- **VORLIEGENDER TEXTAUSZUG**:

<<<<

Großbritannien hat als bedeutende europäische Industrienation natürlich seinen Anteil an der Entwicklung dieses präzisesten Navigationssystems der Welt gehabt (30 cm Ortungsgenauigkeit vs. ca. 5 m bei GPS und GLONASS). Die höchste Genauigkeit steht der Öffentlichkeit allerdings nicht kostenlos zur Verfügung – der kostenlose Dienst (Open Service) ist auf 4 m genau. Neben einem kostenpflichtigen Dienst (Commercial Service, CS) mit erhöhter Datenrate gibt es noch Dienste für sicherheitskritische Anwendungen wie Flugverkehr und Schifffahrt (Safety of Life, SoL), einen Such- und Rettungsdienst mit Rückkanal für Notrufe (Search and Rescue, SAR) und schließlich einen Dienst für Grenzschutz, behördliche, militärische, und polizeiliche Nutzung (Public Regulated Service, PRS). PRS ist stark verschlüsselt gegen unautorisierten Gebrauch und durch Fehlerkorrekturkodierung besonders robust gegen natürliche wie feindselige Störsignale.
Der Zugriff auf den PRS-Dienst ist laut EU-Verträgen den Ländern des Europäischen Wirtschaftsraums vorbehalten, zu denen neben den EU-Mitgliedsländern selbst auch Norwegen und Island zählen. Norwegen betreibt 2 Galileo-Bodenstationen auf Spitzbergen und in der Antarktis und hat vollen Zugriff auf den PRS-Dienst. Norwegische Firmen dürfen außerdem sicherheitsrelevante Komponenten für das Galileo-System fertigen und liefern. Die Verträge für den Austausch sensibler Informationen benötigten 6 Jahre bis zum Abschluss (2005-2011).

>>>>

(Daten zum Diagrammverständnis)
<<<<

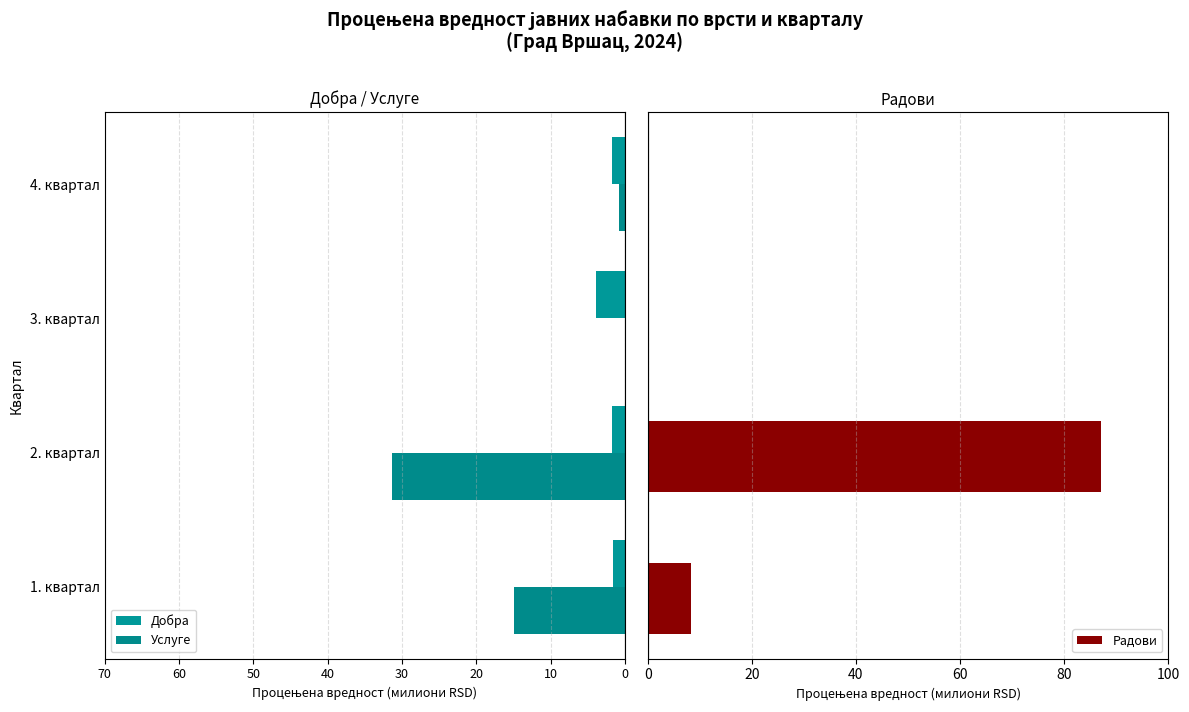

What is the maximum value for Радови?

87.1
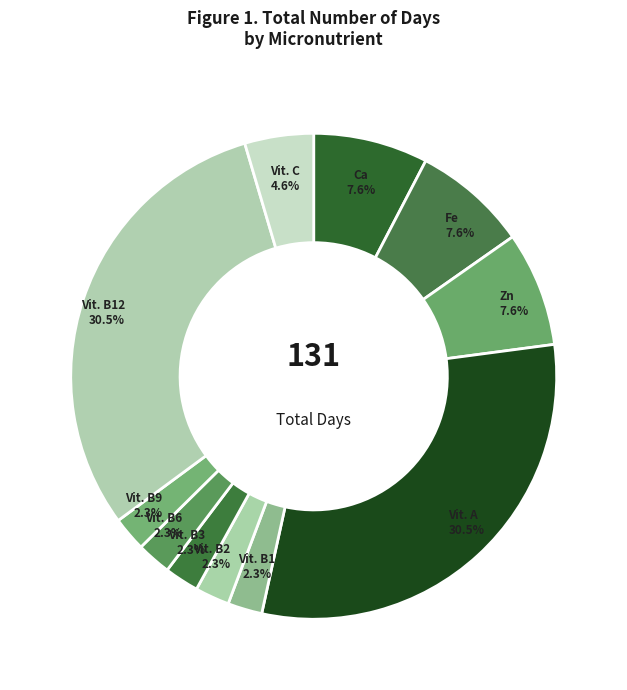

To the nearest percent, what is the difference between the largest and smallest slice percentages?

28%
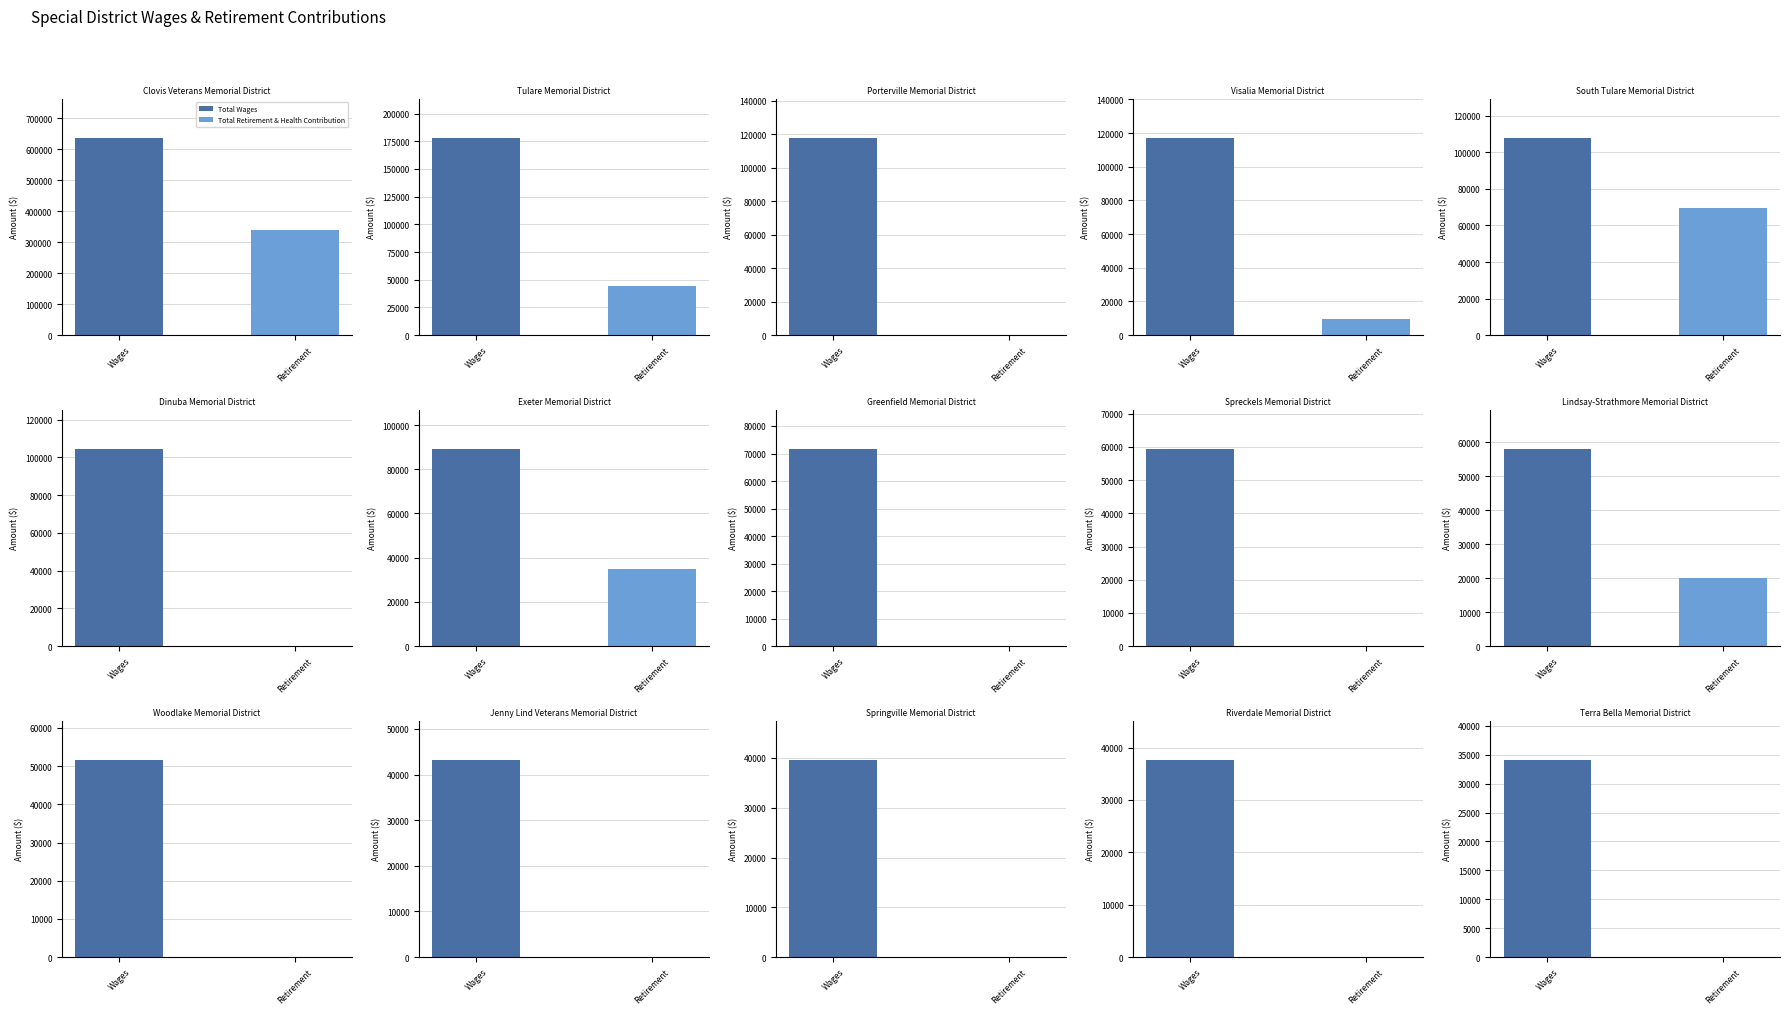

Read the Total Wages value at Springville Memorial District.

39600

>>>>

- **ARBEITSAUFTRAG A**: Gib aus dem Textauszug den Abschnitt von „Der Zugriff auf“ bis einschließlich „zum Abschluss (2005-2011).“ wortgetreu aus.
- **ARBEITSAUFTRAG B**: Erkläre in ein bis drei Sätzen anhand des Textauszugs, weshalb Norwegen den PRS-Dienst nutzen darf.
- **ARBEITSAUFTRAG C**: Stimmen diese Aussagen mit dem Textauszug überein? Beantworte jede mit Ja oder Nein und zitiere die entscheidenden Worte. (i) Der kostenlose Open Service ist auf 30 cm genau. (ii) Norwegen betreibt Galileo-Bodenstationen auf Spitzbergen und in der Antarktis. (iii) Die Verträge für den Austausch sensibler Informationen wurden innerhalb von zwei Jahren abgeschlossen.

- **SCHRIFTLICHE ANTWORT A**:
Der Zugriff auf den PRS-Dienst ist laut EU-Verträgen den Ländern des Europäischen Wirtschaftsraums vorbehalten, zu denen neben den EU-Mitgliedsländern selbst auch Norwegen und Island zählen. Norwegen betreibt 2 Galileo-Bodenstationen auf Spitzbergen und in der Antarktis und hat vollen Zugriff auf den PRS-Dienst. Norwegische Firmen dürfen außerdem sicherheitsrelevante Komponenten für das Galileo-System fertigen und liefern. Die Verträge für den Austausch sensibler Informationen benötigten 6 Jahre bis zum Abschluss (2005-2011).

- **SCHRIFTLICHE ANTWORT B**: Laut EU-Verträgen ist der Zugriff auf den PRS-Dienst den Ländern des Europäischen Wirtschaftsraums vorbehalten. Zu diesem zählen neben den EU-Mitgliedsländern auch Norwegen und Island, deshalb hat Norwegen vollen Zugriff.

- **SCHRIFTLICHE ANTWORT C**:
(i) Nein: „der kostenlose Dienst (Open Service) ist auf 4 m genau“
(ii) Ja: „Norwegen betreibt 2 Galileo-Bodenstationen auf Spitzbergen und in der Antarktis“
(iii) Nein: „Die Verträge für den Austausch sensibler Informationen benötigten 6 Jahre bis zum Abschluss (2005-2011).“